* Your assignment *
Return exactly the line that contains "survival function/ reliability function; and" and all lines beneath it in the entries, through the very last one.

Provided material START

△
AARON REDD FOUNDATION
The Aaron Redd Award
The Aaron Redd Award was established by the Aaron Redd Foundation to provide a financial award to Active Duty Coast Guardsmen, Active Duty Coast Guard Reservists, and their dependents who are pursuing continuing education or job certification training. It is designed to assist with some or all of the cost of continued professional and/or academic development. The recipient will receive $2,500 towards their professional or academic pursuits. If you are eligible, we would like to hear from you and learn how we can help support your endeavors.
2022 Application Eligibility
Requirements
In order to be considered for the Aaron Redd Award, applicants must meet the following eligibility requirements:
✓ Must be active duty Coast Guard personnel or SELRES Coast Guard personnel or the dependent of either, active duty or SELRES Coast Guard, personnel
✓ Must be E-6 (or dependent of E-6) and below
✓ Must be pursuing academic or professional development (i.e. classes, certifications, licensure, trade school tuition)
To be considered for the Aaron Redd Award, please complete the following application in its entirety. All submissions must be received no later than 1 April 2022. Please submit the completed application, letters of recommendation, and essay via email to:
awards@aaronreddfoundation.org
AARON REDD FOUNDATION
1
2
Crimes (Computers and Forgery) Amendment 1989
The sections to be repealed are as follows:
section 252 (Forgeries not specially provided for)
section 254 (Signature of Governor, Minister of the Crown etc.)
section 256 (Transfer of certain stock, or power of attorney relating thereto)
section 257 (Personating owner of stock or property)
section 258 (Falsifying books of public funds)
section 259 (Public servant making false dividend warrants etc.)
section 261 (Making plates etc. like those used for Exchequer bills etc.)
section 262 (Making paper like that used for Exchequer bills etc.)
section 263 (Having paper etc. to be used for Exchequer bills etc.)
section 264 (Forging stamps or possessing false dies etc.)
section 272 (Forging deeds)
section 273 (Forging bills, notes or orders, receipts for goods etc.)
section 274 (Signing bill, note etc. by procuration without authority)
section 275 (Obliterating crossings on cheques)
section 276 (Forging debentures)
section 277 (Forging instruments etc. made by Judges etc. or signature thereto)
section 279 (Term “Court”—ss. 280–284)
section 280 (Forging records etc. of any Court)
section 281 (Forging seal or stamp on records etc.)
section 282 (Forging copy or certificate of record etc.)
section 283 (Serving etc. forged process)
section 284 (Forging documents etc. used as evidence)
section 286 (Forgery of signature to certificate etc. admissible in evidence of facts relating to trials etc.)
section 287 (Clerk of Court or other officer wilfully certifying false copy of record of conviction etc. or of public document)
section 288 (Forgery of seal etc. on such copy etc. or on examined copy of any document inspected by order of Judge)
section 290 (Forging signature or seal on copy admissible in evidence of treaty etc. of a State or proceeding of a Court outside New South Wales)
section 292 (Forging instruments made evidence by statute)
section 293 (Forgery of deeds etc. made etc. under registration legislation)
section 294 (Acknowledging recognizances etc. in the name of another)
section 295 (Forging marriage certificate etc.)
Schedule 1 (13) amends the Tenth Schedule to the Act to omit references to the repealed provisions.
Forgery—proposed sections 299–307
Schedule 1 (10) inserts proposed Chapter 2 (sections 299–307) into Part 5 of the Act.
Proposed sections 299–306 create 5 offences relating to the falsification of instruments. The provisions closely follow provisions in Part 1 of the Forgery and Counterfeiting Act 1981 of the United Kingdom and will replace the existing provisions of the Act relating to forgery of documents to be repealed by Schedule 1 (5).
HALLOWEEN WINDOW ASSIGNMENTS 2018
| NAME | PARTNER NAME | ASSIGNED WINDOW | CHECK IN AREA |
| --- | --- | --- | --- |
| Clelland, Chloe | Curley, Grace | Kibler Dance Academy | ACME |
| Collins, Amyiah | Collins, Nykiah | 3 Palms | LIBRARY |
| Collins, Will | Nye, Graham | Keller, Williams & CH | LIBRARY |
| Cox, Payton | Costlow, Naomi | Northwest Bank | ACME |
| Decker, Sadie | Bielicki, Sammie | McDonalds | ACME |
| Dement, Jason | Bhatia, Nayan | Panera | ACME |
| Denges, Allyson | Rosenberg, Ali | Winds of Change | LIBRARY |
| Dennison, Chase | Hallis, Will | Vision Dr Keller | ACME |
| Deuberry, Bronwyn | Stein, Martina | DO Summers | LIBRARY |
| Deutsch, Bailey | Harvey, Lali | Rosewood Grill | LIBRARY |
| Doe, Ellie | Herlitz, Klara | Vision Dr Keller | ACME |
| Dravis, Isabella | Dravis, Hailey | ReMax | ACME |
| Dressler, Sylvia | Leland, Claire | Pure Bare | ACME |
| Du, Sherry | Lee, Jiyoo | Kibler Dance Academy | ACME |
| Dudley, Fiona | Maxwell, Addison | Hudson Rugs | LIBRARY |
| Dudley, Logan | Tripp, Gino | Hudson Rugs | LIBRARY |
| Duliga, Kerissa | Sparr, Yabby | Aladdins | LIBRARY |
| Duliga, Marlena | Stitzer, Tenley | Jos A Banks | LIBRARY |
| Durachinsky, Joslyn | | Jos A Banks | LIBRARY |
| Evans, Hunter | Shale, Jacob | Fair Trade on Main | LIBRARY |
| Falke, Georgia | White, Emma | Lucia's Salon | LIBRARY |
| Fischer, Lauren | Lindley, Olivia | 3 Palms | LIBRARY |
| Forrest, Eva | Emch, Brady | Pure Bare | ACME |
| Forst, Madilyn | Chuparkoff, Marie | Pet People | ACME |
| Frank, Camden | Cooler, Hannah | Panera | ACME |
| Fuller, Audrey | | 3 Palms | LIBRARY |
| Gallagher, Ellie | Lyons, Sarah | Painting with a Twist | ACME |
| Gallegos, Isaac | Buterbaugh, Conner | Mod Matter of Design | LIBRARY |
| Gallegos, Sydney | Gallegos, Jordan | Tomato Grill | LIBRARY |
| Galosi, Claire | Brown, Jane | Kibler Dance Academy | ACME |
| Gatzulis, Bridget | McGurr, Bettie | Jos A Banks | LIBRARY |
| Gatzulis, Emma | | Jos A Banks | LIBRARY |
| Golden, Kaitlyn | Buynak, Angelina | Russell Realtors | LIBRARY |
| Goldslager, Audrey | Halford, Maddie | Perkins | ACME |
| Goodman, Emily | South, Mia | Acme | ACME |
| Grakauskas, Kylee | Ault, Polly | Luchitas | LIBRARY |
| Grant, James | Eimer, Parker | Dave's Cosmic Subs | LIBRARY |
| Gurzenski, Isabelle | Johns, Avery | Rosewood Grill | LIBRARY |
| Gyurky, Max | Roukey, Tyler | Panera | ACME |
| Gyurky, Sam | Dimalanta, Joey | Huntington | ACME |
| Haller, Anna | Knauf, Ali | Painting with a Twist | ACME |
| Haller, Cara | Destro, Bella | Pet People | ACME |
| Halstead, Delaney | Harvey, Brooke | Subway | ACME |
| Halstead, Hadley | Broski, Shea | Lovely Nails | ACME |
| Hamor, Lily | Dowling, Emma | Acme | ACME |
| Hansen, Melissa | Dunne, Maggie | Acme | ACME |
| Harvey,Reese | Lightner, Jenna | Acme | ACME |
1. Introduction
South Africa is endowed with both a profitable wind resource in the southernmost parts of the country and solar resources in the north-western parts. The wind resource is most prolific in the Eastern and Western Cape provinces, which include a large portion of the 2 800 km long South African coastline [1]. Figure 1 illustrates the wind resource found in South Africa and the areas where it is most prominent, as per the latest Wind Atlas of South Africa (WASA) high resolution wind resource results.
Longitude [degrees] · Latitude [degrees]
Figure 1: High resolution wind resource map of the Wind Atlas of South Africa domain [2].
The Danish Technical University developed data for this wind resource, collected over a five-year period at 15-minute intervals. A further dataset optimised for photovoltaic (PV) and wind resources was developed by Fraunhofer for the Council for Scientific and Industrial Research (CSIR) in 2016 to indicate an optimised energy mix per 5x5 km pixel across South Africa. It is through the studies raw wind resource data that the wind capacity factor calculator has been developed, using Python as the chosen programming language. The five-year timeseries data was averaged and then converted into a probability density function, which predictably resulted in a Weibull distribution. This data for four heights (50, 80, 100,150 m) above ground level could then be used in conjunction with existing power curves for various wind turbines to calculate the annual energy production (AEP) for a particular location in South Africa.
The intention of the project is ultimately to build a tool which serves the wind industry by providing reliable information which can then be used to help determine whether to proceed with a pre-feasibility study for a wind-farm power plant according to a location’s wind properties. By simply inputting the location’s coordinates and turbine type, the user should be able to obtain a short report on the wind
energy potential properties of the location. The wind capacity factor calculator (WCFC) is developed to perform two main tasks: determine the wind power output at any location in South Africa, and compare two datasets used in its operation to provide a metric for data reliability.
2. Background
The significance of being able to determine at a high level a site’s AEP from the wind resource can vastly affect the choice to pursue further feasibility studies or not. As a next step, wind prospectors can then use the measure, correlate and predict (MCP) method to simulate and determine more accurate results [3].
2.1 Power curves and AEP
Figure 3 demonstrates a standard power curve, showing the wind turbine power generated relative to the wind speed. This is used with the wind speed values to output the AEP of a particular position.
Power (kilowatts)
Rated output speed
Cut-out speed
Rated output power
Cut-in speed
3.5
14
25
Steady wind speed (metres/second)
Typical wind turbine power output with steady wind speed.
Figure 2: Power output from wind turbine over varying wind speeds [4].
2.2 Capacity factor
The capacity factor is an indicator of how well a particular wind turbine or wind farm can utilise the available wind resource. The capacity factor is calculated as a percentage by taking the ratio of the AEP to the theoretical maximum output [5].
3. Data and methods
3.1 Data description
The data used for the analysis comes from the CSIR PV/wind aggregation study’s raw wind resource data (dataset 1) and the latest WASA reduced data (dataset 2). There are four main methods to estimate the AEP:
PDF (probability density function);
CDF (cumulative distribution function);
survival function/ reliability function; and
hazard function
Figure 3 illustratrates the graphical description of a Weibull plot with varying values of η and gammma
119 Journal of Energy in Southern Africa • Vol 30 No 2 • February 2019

Provided material END

* Problem solution *
survival function/ reliability function; and
hazard function
Figure 3 illustratrates the graphical description of a Weibull plot with varying values of η and gammma
119 Journal of Energy in Southern Africa • Vol 30 No 2 • February 2019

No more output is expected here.